Badut itu tersentak sedikit lalu menoleh ke jalan keluar stasiun, dia kemudian menelengkan kepalanya seakaan berpikir. “Aku mendengar ada suara di luar sana, kupikir mereka memanggilmu? Kau agaknya perlu segera pergi menghampiri mereka.”

Sungguhan? Aku menajamkan pendengaranku dan mencoba mendengarkan lebih baik. Ketenangan ini memudahkanku untuk mendengar suara apapun, bahkan yang asalnya jauh sekalipun.

Sakuma-chan!”

Sakuma-niisan!”

Wow, itu benar. Suara parau nenek dan suara seorang gadis kecil. Biar kuingat … apakah dia keponakanku, Misaki? Dialah anak kecil keluarga besar kami yang paling sering mengunjungi nenek, jadi kupikir itu dia.

“Kau benar, aku harus segera pergi.” balasku.

“Oh, jika kau tidak suka balon, kau berikan saja balon itu pada seseorang.”

Lalu bagaimana denganmu sendiri, Sobat? Kau punya banyak balon di depanku. Aku memandangnya datar, bersiap melontarkan itu kalau tidak keduluan olehnya.

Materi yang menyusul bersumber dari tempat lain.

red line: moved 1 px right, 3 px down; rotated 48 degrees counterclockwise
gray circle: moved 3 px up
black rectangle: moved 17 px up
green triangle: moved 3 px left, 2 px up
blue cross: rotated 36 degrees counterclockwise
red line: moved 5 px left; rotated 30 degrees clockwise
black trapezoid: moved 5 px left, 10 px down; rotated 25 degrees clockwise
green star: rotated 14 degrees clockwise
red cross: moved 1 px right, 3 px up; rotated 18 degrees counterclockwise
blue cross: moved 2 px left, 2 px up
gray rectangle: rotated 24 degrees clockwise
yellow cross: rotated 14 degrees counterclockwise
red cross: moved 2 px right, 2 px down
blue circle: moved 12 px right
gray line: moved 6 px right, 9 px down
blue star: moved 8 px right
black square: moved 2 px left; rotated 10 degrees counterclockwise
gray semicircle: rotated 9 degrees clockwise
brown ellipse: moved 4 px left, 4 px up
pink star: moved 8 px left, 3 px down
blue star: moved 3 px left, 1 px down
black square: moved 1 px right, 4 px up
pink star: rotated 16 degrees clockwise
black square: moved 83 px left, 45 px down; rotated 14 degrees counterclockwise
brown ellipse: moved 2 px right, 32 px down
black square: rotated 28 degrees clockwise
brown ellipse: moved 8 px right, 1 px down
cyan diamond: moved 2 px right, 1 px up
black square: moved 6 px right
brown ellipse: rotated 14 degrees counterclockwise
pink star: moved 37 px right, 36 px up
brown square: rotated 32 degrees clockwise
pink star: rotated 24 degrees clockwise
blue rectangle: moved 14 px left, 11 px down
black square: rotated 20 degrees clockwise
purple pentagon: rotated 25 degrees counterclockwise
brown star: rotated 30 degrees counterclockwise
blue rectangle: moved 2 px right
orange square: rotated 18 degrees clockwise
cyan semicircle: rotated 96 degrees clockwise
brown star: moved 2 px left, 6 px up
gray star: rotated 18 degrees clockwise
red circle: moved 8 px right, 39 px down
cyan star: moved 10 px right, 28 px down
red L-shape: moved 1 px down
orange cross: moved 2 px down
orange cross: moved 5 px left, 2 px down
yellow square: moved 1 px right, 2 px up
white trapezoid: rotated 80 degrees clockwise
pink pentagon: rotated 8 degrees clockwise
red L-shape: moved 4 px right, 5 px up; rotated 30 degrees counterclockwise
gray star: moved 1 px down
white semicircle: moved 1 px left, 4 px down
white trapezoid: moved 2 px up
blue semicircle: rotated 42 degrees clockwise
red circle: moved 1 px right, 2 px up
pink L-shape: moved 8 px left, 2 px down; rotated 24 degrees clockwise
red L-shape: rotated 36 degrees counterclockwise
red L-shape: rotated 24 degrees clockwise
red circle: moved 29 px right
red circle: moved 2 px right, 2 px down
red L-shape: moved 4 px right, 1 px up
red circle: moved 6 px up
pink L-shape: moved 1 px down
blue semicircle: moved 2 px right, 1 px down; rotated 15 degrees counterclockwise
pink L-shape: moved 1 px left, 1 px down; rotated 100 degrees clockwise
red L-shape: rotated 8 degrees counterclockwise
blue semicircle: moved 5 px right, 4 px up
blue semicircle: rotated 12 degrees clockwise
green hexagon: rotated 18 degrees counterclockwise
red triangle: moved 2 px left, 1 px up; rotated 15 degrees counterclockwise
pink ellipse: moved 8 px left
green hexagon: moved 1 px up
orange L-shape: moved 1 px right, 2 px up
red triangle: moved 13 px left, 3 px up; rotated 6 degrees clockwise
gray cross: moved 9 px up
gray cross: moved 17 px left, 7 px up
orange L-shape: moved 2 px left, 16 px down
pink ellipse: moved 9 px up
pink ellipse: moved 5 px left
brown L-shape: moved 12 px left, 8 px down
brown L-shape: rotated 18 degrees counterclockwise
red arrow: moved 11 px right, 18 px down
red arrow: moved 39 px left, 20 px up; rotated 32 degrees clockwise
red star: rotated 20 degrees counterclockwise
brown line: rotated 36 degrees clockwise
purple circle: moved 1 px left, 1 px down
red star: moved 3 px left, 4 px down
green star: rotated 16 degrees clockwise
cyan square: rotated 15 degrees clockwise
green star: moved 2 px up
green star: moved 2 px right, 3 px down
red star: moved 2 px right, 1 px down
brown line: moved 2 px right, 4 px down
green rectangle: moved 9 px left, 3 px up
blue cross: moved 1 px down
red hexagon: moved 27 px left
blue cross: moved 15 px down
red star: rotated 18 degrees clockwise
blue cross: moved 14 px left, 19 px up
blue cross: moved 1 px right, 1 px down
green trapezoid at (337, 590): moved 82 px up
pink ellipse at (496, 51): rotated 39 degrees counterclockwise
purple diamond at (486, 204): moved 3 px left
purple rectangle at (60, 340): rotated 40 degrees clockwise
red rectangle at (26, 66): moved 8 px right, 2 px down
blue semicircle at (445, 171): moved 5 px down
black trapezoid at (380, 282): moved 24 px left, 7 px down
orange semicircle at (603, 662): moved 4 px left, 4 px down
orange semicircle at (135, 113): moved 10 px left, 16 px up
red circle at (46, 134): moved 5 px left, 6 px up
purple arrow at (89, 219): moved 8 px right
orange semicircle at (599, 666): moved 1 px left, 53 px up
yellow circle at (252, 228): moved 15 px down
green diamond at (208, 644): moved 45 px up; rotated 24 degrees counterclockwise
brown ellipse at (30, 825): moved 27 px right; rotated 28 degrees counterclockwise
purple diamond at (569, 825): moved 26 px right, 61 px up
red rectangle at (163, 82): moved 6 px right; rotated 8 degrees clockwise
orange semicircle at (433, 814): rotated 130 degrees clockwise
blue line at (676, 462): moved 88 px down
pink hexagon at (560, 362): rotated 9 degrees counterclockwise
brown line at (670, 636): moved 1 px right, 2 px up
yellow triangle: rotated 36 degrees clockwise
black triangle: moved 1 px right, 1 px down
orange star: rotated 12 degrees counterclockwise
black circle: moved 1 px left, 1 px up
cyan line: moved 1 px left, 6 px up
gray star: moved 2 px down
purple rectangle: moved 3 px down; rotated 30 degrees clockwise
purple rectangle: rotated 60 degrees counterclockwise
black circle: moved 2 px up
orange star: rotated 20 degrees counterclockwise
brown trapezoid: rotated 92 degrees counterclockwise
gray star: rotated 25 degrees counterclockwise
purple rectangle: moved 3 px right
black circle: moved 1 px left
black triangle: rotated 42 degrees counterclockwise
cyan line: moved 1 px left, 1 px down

“Hehe, aku juga harus segera pergi, jadi semoga harimu menyenangkan.” Dia tersenyum lebar, menunjukkan gigi putihnya yang tertata rapi. Kemudian ia pergi ke sudut tergelap gedung inti stasiun.

Aku hanya berharap balon itu cepat habis, kemudian aku melangkahkan kakiku menuju lubang cahaya, jalan keluar stasiun bawah tanah ini.

“Ohoho, selamat datang Sakuma-chan!”

“Sakuma-niisan benar-benar datang, Baa-chan!”

Ketika di depanku terlihat seorang wanita tua dan seorang gadis kecil yang kupikirkan ketika di dalam, aku terdiam sejenak dan menatap kembali bagian dalam stasiun kereta yang gelap gulita.

“Terima kasih.”

Ya, terima kasih pada badut itu, setidaknya aku senang.

“Ada apa Sakuma-chan?”

“Tidak apa Baa-san, ayo kita pergi.”

Walau penampilanmu menakutkan, kau orang yang baik, Tuan Badut.